Dans sa projection vers l’espace africain et son positionnement dans le cadre de la coopération Sud/Sud, le Royaume du Maroc priorise, parmi d’autres secteurs, celui de l’agriculture notamment de par son expérience en matière de fertilisants :

- Le Maroc a monté une unité spécialisée à Jorf lasfar dont l’objectif est "de renforcer la coopération Sud-Sud", en produisant "des engrais adaptés aux cultures et aux sols africains" ;

- La projection du Maroc en Afrique dans le domaine se décline en quatre objectifs :

- « Améliorer la fertilité et la productivité des sols africains à travers une offre de produits adaptés ;

- Sécuriser la production d’engrais compétitifs à proximité des grands bassins agricoles ;

- Garantir l’acheminement des intrants jusqu’aux agriculteurs ;

- Contribuer aux côtés des agriculteurs africains, au développement d’écosystèmes agricoles durables ».

La démarche du Maroc ne s’inscrit pas seulement dans le cadre de sa stratégie de projection dans son environnement africain, mais découle également de ses fermes convictions du rôle que les potentialités agricoles du continent peuvent jouer dans son développement économique, dans son positionnement dans le monde et par conséquent, dans la résolution et la prévention des crises qui déstabilisent le continent.
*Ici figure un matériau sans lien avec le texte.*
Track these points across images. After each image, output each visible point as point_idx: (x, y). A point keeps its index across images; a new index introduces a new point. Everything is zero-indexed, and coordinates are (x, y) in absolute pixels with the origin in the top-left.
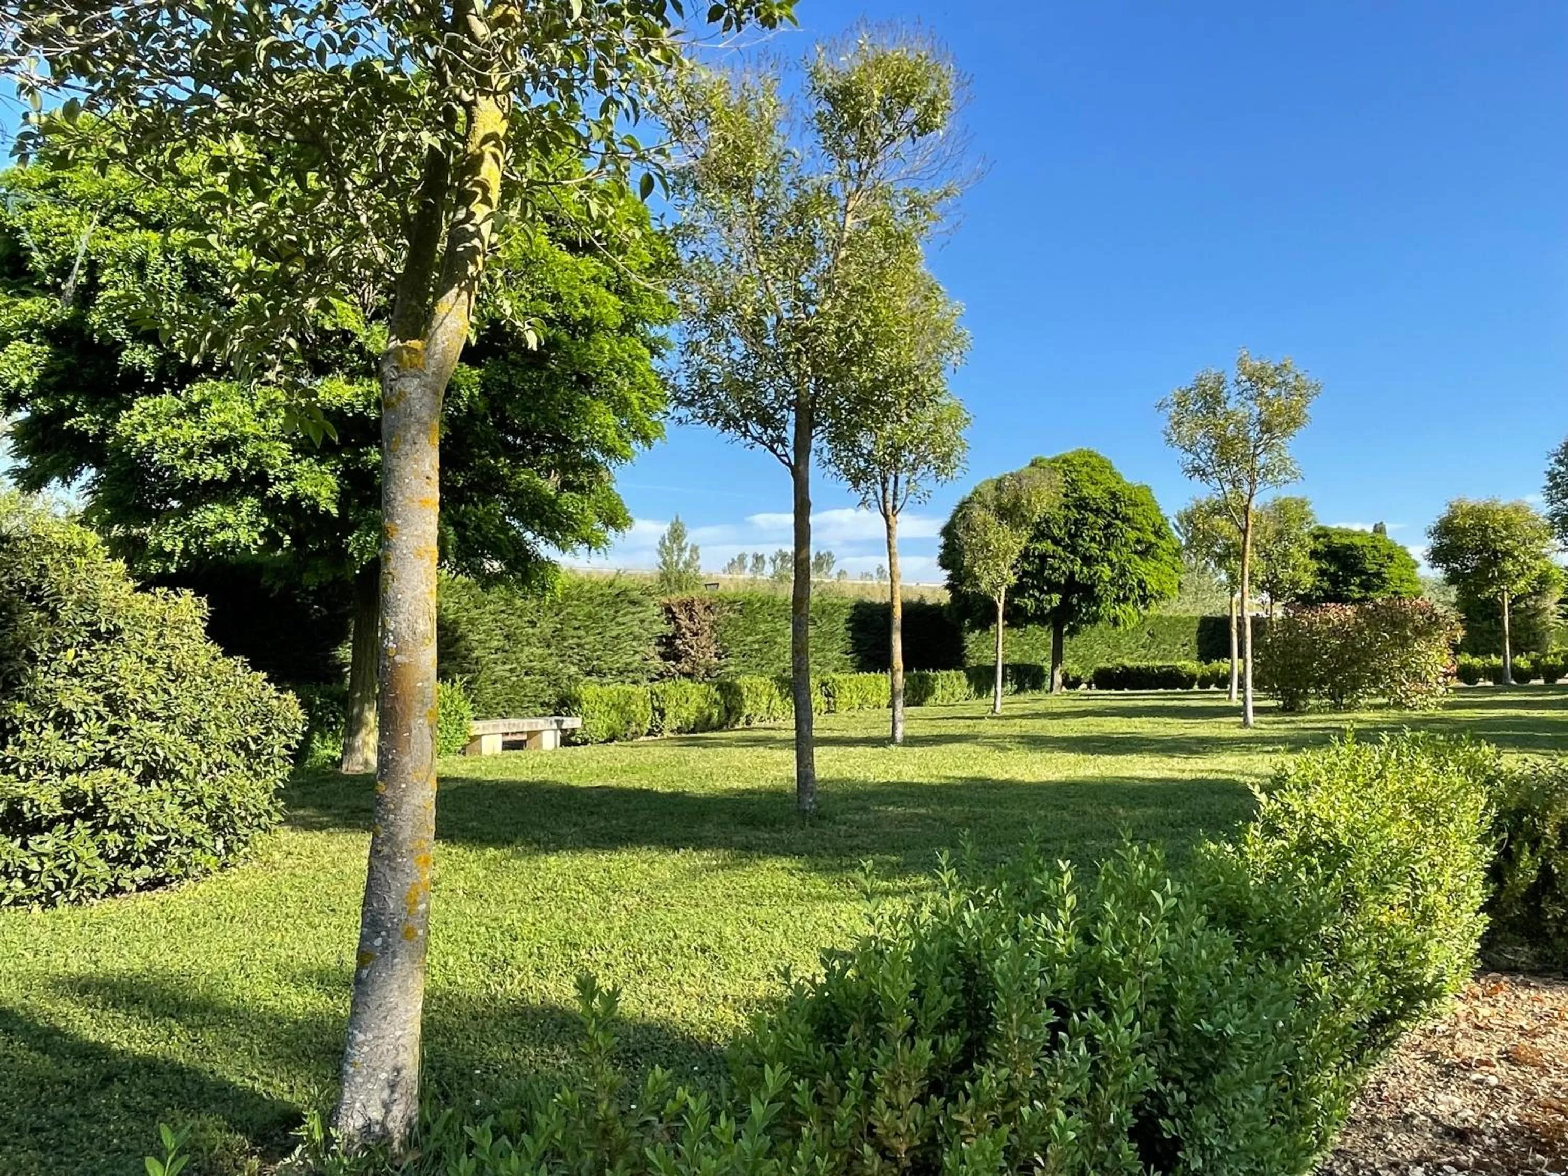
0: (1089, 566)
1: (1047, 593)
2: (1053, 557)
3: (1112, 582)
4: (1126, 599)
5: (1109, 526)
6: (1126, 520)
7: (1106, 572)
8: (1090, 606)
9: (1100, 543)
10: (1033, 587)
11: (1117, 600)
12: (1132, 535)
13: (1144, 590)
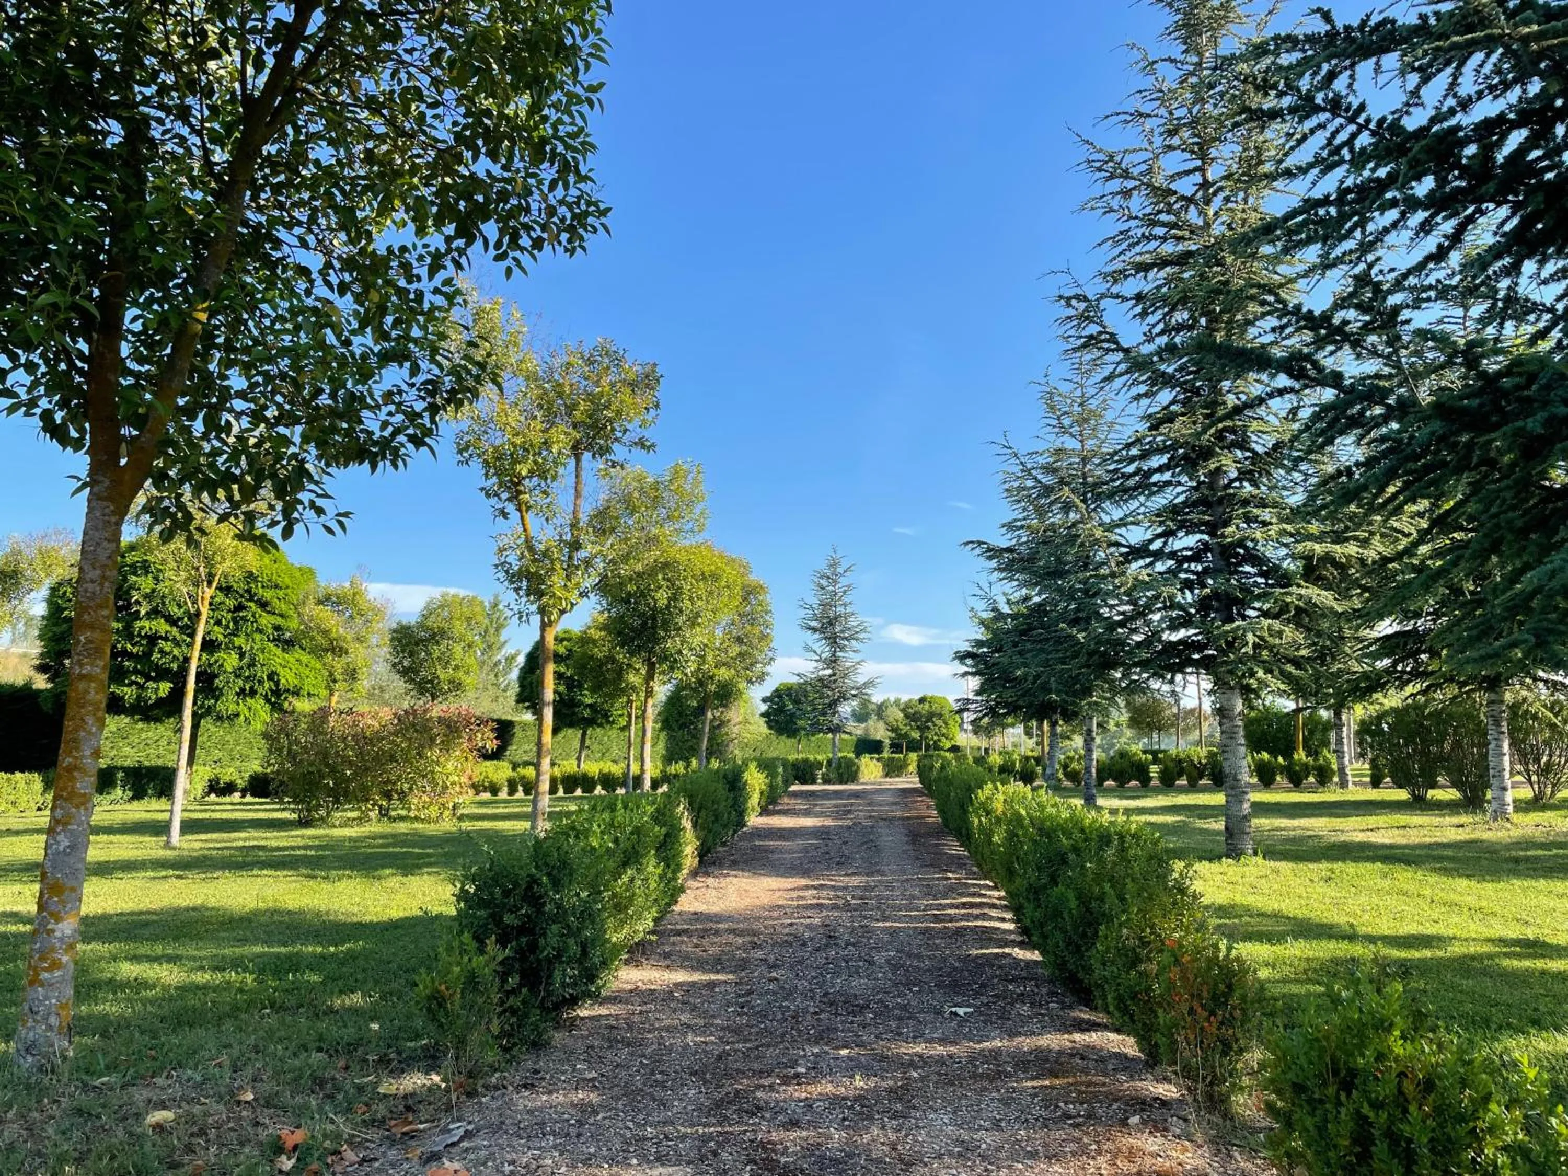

Conclusion : Ce qu’il faut retenir

Les tendances mondiales sont à la fois à une augmentation de la population (figure 1) et une réduction des surfaces émergées cultivables par le fait des changements climatiques et de l’urbanisation croissante. Le nombre de personnes pouvant être nourris par la production d’un hectare passe de deux, en 1960, à six en 2050 (figure 2). Nourrir plus de personnes en disposant de moins de terres agricoles nécessite des progrès technologiques ainsi que l’élaboration de politiques publiques adéquates qui prennent en compte l’aspect vital de la sécurité alimentaire dans le système de sécurité globale. Non seulement les crises alimentaires de demain seront des facteurs de déstabilisation interne des Etats, mais elles peuvent également générer des tensions interétatiques, tels que des conflits autour des terres agricoles à cheval sur des frontières communes, ou autour du partage des cours d’eaux entre les Etats de l’amont et ceux de l’aval. Les mouvements de personnes que les famines peuvent produire sont également un risque sécuritaire qui doit être pris en compte dans les politiques de défense et de sécurité.

Figure N° 1 :Croissance et estimation de la population mondiale de 1910 à 2050 (en milliard)

Source: Mtaterre.fr

Figure N° 2 : Combien de personnes peuvent manger sur un champ d’un hectare ?

Source: Mtaterre.fr

Dans cette configuration, le continent africain dispose d’atouts naturels qui, faute de politiques publiques adaptées à la gravité de la situation, risquent de se transformer en risques. Dans ce sens, des précautions sont à observer vis-à-vis de certaines politiques ayant actuellement cours dans le continent :

- Les appels à l’industrialisation en vue du développement en Afrique ne doivent sous aucun prétexte, se faire aux dépens du secteur agricole. Le développement technologique et industriel devra se faire en symbiose avec l’agriculture, voire pour la servir et la développer ;

- La cession de terres agricoles à des firmes ou puissances étrangères doit être étudiée aussi bien en termes de statut de ces terres qu’en termes de proportions maximales à céder, afin de ne pas entraver la souveraineté des pays et leur capacité à nourrir leur population ;

- Les plans de développement rural (accès à l’eau potable, à l’électricité, aux soins de santé et à l’éducation) devront permettre aux populations vivant essentiellement de l’agriculture d’être fixées près de leurs terres pour les exploiter dans les meilleures conditions ;

- L’agriculture et tout le savoir-faire et connaissances y afférents, devront constituer la pierre angulaire de la coopération africaine (sud-sud), de manière à dépasser le simple souci d’autosuffisance alimentaire du continent, vers une agriculture motrice de puissance.